Proton Beam for Prostate Cancer Struggles for Coverage
By: Dan Sperling, MD
Originally published 11/9/2014
The blog below was posted nearly 10 years ago, yet proton beam for prostate cancer (PCa) continues to lack universal coverage.
Reimbursement for proton beam therapy is on the rise for certain cancers, called Group 1 cancers (child and adult cancers in the eye, brain, central nervous system, head and neck, and liver).
A July 2024 news report states that “Medicare patients and pediatric patients who have cancers with a demonstrated benefit from proton therapy typically receive coverage.”
PCa, on the other hand, falls into Group 2 cancers which also includes breast, colorectal, kidney, lung, stomach and other cancers. According to the American Cancer Society, these cancers “should be covered by health insurance providers as long as the patient is enrolled in a clinical trial or patient registry that meets Medicare requirements. These cancers need more study to compare their effectiveness with photon-beam radiotherapy [typical beam therapy for PCa and other cancers].”
In fact, many times even patients with Group 1 cancers are denied coverage despite the fact that clinical studies have demonstrated proton beam effectiveness and less downstream toxicity (side effects) than conventional radiation. Proton beam is considerably more costly than conventional radiation, and relatively few centers offer it.
Until studies with PCa patients demonstrate significant cost-effective benefits over photon radiation, most PCa patients who want it can expect the battle to continue.
For over a decade, using a beam of protons as a weapon against prostate cancer has been viewed as offering great promise. However, proton beam radiation is waging a battle on a new field: the politics of insurance payment.
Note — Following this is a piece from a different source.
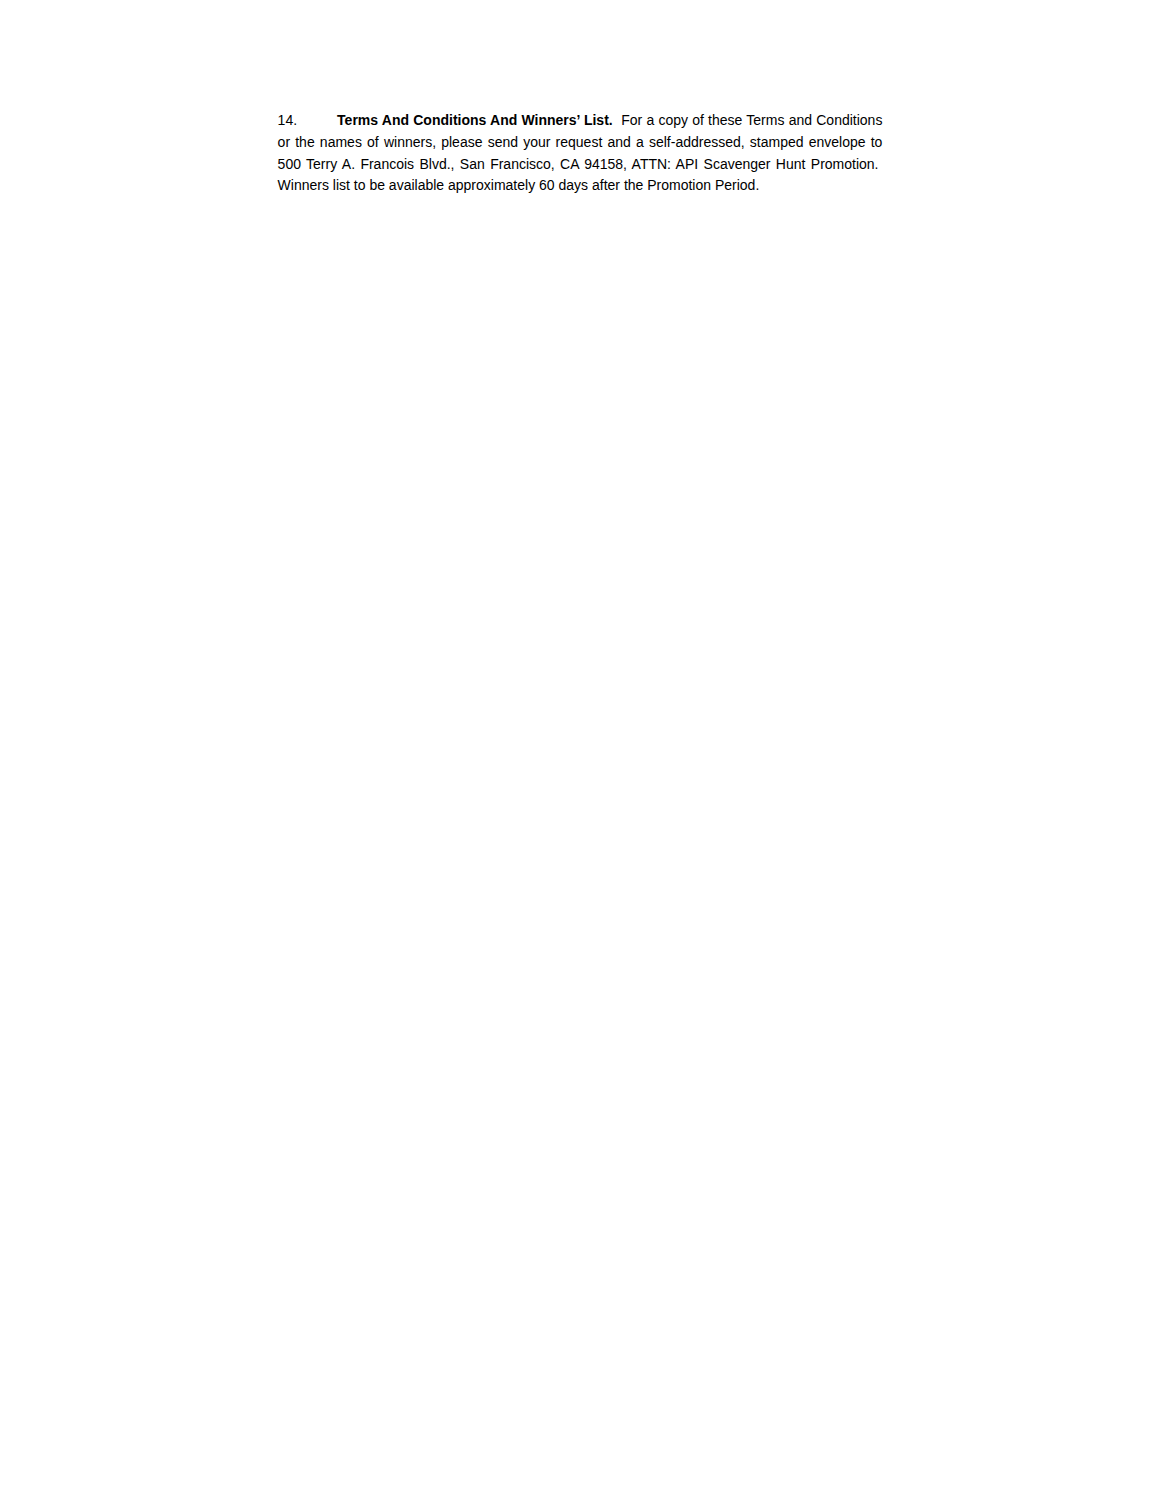14. Terms And Conditions And Winners’ List. For a copy of these Terms and Conditions or the names of winners, please send your request and a self-addressed, stamped envelope to 500 Terry A. Francois Blvd., San Francisco, CA 94158, ATTN: API Scavenger Hunt Promotion. Winners list to be available approximately 60 days after the Promotion Period.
The economics of proton beam comes down to one word: expensive. In the summer of 2014, the Indiana University Health Proton Center announced that it would close within a year, having sustained losses in the millions of dollars over the 10 years since it opened (see the blog at https://sperlingprostatecenter.com/indiana-proton-beam-facility-closes/). The fact is that constructing and equipping a proton beam center runs up to $200 million. There are currently 14 centers in the U.S., with construction plans for more in the works. These centers depend on payment for the treatments they administer. Scientific data supports coverage of proton therapy for certain cancers that affect the spinal cord, the eye (such as uveal melanoma), and the brain. Because proton beam has less “scatter” than traditional photon beam radiation, it is effective in controlling these cancers while minimizing treatment side effects. In addition to Medicare, private insurance companies such as Blue Cross, Aetna, United Healthcare and Cigna offer coverage for these cancers—but some of them are relatively rare. In other words, the proton beam facilities seek to treat more common cancers.
Prostate cancer is the most prevalent internal cancer among men, with over 230,000 new cases diagnosed annually in the U.S. About a third of patients deemed candidates for whole gland (radical) treatment have some form of radiation. However, the side effects can include eventual sexual dysfunction, bladder or rectal problems, and secondary cancers that show up years later. Patients perceive proton beam as a better radiation choice because it appears to have a lower side effect profile, but insurance companies have yet to find side effect data that is convincing. More importantly, they are rightly concerned with superior cancer control. This is another area in which proton beam has yet to prove itself to major insurers, and it seems to be losing the battle.
Published data on proton beam success as a prostate cancer treatment has not demonstrated significant superiority over other forms of radiation, including Intensity-Modulated Radiation Therapy (IMRT). Yet the Medicare reimbursement rate for prostate cancer therapy is much higher. The reluctance of private insurance to cover the additional cost is understandable, and the refusal to cover proton beam seems to be contagious as one after another private payor is pulling out of coverage.
These policy reversals are creating a true research dilemma. Take the case of University of Pennsylvania’s clinical trial, designed to compare prostate cancer photon vs. proton beam radiation in hopes of demonstrating whether proton beam is truly better on all counts. With a goal of enrolling 400 patients who would be randomized to either proton beam or another treatment, the cost of conducting the treatment and follow-up are daunting. Without payment, the study is unlikely to reach completion any time soon. One other obstacle also affects enrollment: men who want proton beam may refuse to be selected for a comparison arm of the study, simply because they already believe proton is preferable.
The point is, without money, proton beam cannot hope to prove itself worthy of reimbursement; and without proving itself, reimbursement is unlikely to be granted at the level needed to sustain the existing centers as well as those in development.
The search for improved prostate cancer treatments is a complicated one. Today, men with early stage, low-risk cancer are choosing active surveillance in increasing numbers as new genetic evidence suggests that not all prostate cancers will progress into a life-threatening disease. For those patients, however, who are diagnosed with potentially lethal cancers, their available treatment options are inevitably affected by economics, both personal and political. Until matters change, patients will not truly experience freedom of choice.
NOTE: This content is solely for purposes of information and does not substitute for diagnostic or medical advice. Talk to your doctor if you are experiencing pelvic pain, or have any other health concerns or questions of a personal medical nature.